Memorial Sloan-Kettering Cancer Center investigators have uncovered new clues about what controls the number of hematopoietic (blood-forming) stem cells (HSCs) and how these cells form the various types of mature circulating blood cells. The research was led by physician-scientist Stephen D. Nimer and published as the cover article of Cancer Cell in March. [PubMed Abstract]

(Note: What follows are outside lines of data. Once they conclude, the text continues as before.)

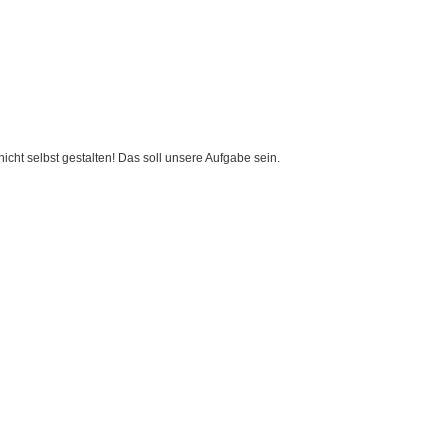
cht selbst gestalten! Das soll unsere Aufgabe sein.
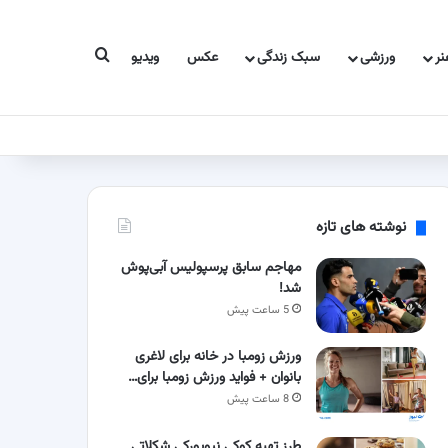
جستجو برای
ر
ورزشی
سبک زندگی
عکس
ویدیو
نوشته های تازه
مهاجم سابق پرسپولیس آبی‌پوش
شد!
5 ساعت پیش
ورزش زومبا در خانه برای لاغری
بانوان + فواید ورزش زومبا برای…
8 ساعت پیش
طرز تهیه کوکی نیویورکی شکلاتی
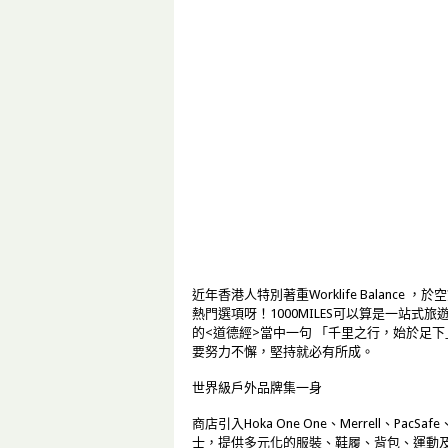
近年香港人特別著重Worklife Balan
熱門選項呀！1000MILES可以算是一站
的<道德經>當中一句 「千里之行，始於足
要努力不懈，堅持就必有所成。
世界級戶外品牌集一身
商店引入Hoka One One、Merrell、Pa
士，提供多元化的服裝、鞋履、背包、運動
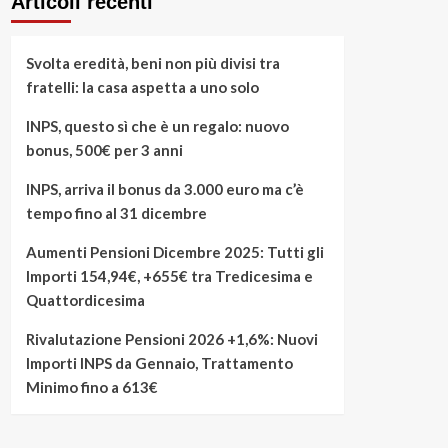
Articoli recenti
Svolta eredità, beni non più divisi tra
fratelli: la casa aspetta a uno solo
INPS, questo sì che è un regalo: nuovo
bonus, 500€ per 3 anni
INPS, arriva il bonus da 3.000 euro ma c’è
tempo fino al 31 dicembre
Aumenti Pensioni Dicembre 2025: Tutti gli
Importi 154,94€, +655€ tra Tredicesima e
Quattordicesima
Rivalutazione Pensioni 2026 +1,6%: Nuovi
Importi INPS da Gennaio, Trattamento
Minimo fino a 613€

The researchers studied mice they had engineered to lack a protein called MEF, which they discovered in the mid-1990s. MEF is a transcription factor (TF). TFs control when genes are turned on or off; MEF is an activator of gene expression. The investigators found that an absence of MEF induces a state of quiescence in HSCs. Because of this increased quiescence, or dormancy, mice lacking MEF were more resistant to the bone-marrow-suppressing effects of radiation and chemotherapy, surviving these treatments better than normal mice. The researchers also showed that reducing MEF levels in normal human HSCs similarly increased quiescence.
Based on these findings, the researchers suggest that treatments to diminish MEF may enhance recovery from cancer treatments because quiescent stem cells could repopulate depleted cells more quickly. But it is also possible that lowered MEF levels could protect leukemic stem cells by making them resistant to the same radiation and chemotherapy treatments. "Thus," Dr. Nimer said, "the hope is that our study will lead to better strategies for maintaining normal cells in a state of dormancy while we stimulate cancer cells to leave quiescence and therefore become more vulnerable to therapy."